“It is sacred.” Naranpa’s protest was weak, and she knew it.
“A sacred weapon is even better,” Peyana said.
“It can be forged, can it not?” His question was for Naranpa. “I believe the other Sun Priest broke off a piece here”—he pointed to a place where a ray of the sun had chipped off—“and used it to stab the Odo Sedoh. It is the wound he bears that still will not heal, the one you saw that pains him.”
Peyana took the mask from Okoa, examining it more closely. “My people can work this metal. It is an ancient craft we practice, as our ancestors did. It is known to us.”
Naranpa clenched her fists in her lap to keep from snatching it away from the Winged Serpent matron.
“What can be made from it?” Ieyoue asked, not without a compassionate glance toward Naranpa.
She, at least, understood the pain it caused her to see the mask out of her control, and for a brief moment, Naranpa wondered if they would give the mask to her if she commanded it. In her heart, she already knew the answer, so she did not ask. Only watched as they passed it around and speculated on the ways it could be transformed into something that might kill.
Peyana offered more than one. “A golden dagger, spear tips, even arrowheads.”
Naranpa stopped listening after that. She let her mind wander as they continued to plan. Sometimes she found herself drifting through the images of her childhood, memories of her and her family she had not let herself revisit in decades. But mostly, her thoughts took her back to the look on Denaochi’s face as he stepped in front of the blade to save her, and as he reached for her hand, and his low gasp, and her awful scream, as she realized she could not save him in return.
Finally, the gathered company came to the one element of the night they had not discussed: her powers. She roused herself from her waking nightmares to listen. But she could not answer their questions to anyone’s satisfaction, including her own, because she did not understand her powers. She had only used them before to light her way, and to heal. To kill… she had no clear memory of how she had done it. She remembered the man’s head between her hands, her moment of exultation as his flesh bubbled and popped. Only now it was revulsion, not triumph, that shivered her skin. The killing was like something she had witnessed from above, not something she had done. Yet she knew that if she allowed that river of rage within her to rise, if she gave herself permission to feel it again, the fire would come. So when they asked her about gods and sorcery and fire, she was vague and distant, until finally they stopped asking.
“Give me twenty-four hours to speak to my matron and devise a path forward,” Okoa had said, his parting words.
But now it had been more than twenty-four hours, and no word had come. Perhaps the young man had failed to convince his matron to betray the Odo Sedoh after all. Perhaps the Odohaa had sniffed out his intentions and put an end to him, death tightening its fingers around his neck even sooner than Naranpa could have guessed. There were so many ways the earnest young warrior’s plans could have gone wrong.
“And no word from Water Strider or Winged Serpent?” Naranpa asked Sedaysa.
“Matron Ieyoue sent word. Her clan saw no sign of Golden Eagle on the river, but she sent a messenger to the Great House in Tsay, and they believe Nuuma, her advisers, and her direct kin have fled, likely to Hokaia.”
It was what Naranpa had expected. “So summer will likely bring war.”
“If not this summer, then surely the next. If summer comes at all.”
“Ah.” Here in this false paradise, Naranpa had almost forgotten about the eclipsed sun and the perpetual winter that squeezed the life from the city.
“What now?” Sedaysa reached over as if to hold Naranpa’s hand, but she paused, no doubt remembering the death that had flowed from her palms. “You are our matron, and Coyote clan needs you.”

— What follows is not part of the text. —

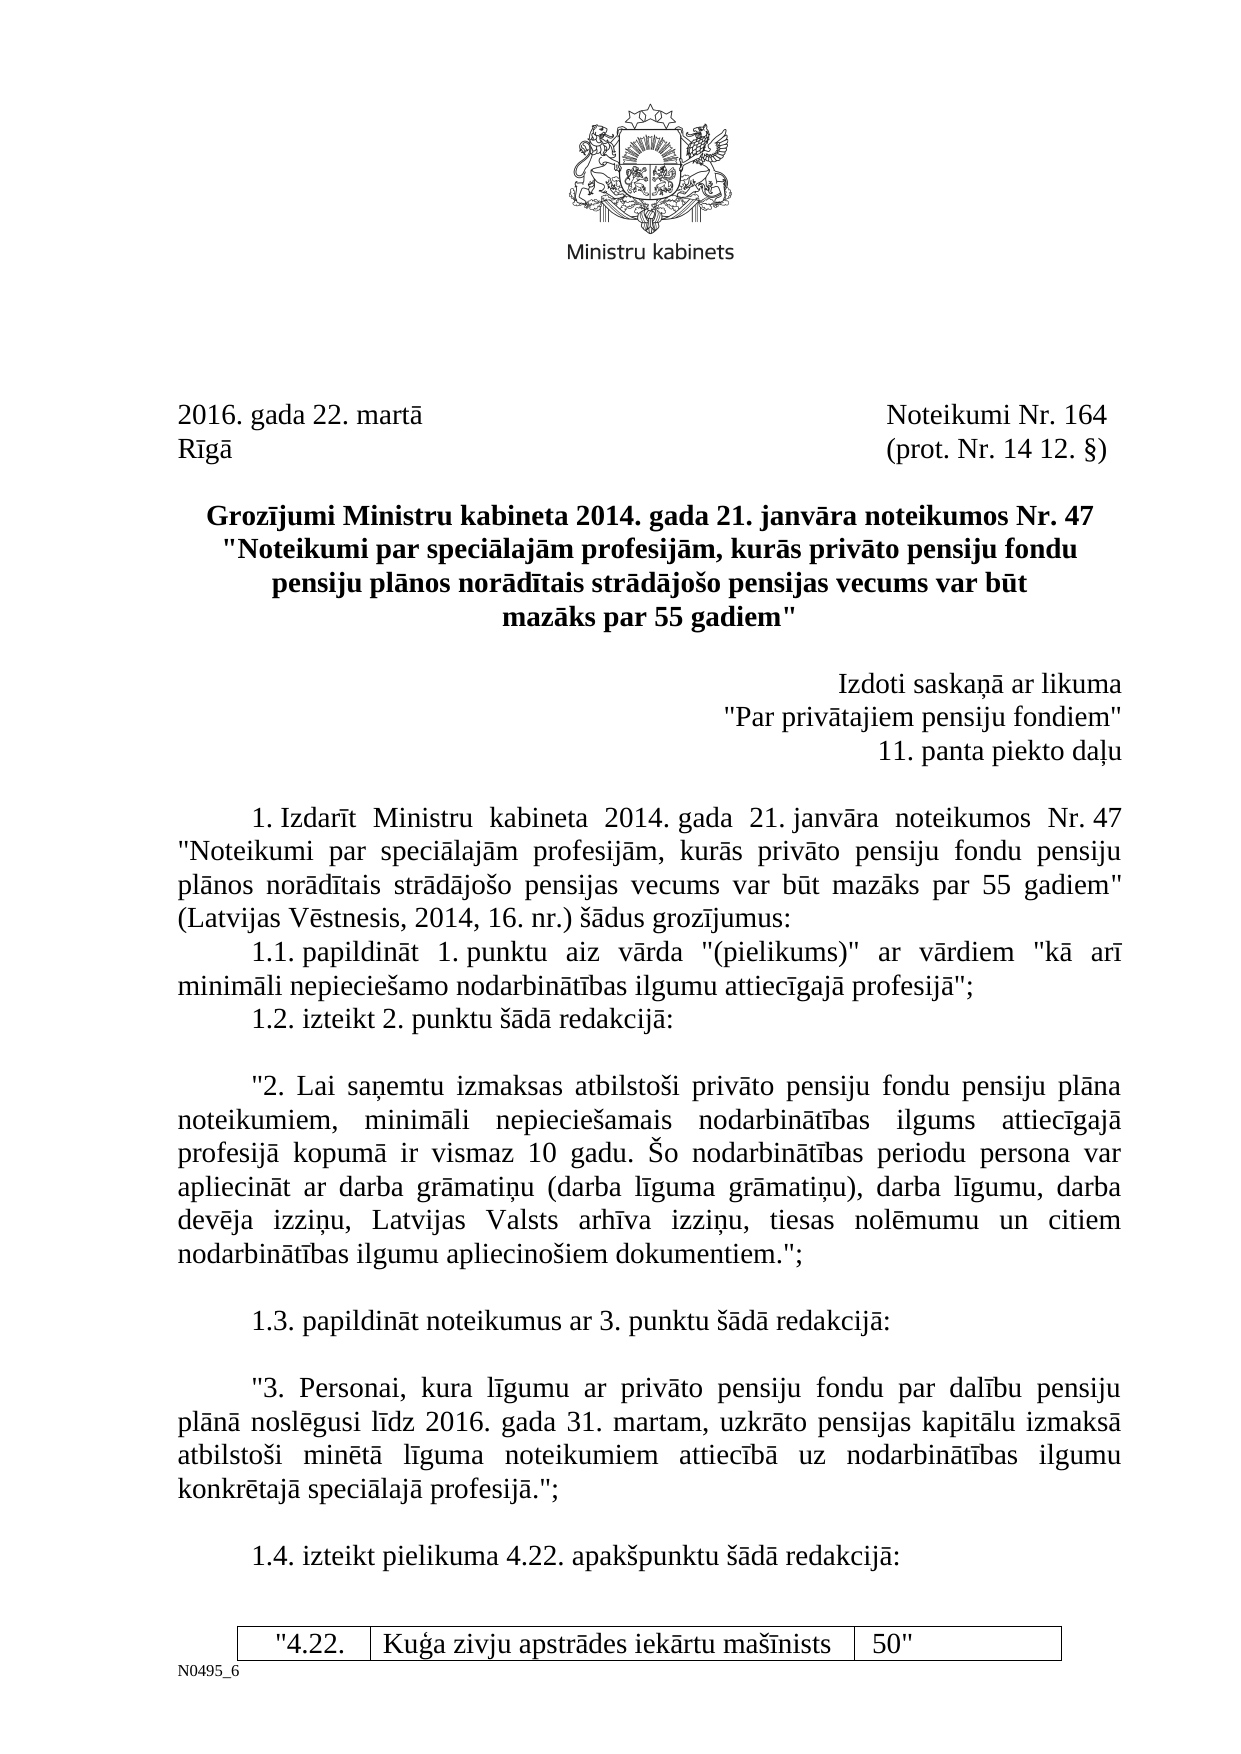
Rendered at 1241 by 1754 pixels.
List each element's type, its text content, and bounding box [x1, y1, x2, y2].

“No.” This much revelation had come to her. “Naming me matron was Denaochi’s idea, and while it was a good one while he lived, I am not the woman who should lead Coyote clan. You would make a better matron, Sedaysa. You know this place, these people, more than I. The people will accept you, as will the Speakers Council. I am sure of it. You saw Ieyoue and Peyana talk with you as their equal.”
“It was a surprising thing.”
It was the right thing, and they both knew it. It would take some time for her to adjust to the role, but Naranpa could already tell Sedaysa was a good choice.
“What will you do, then, if you are not matron?”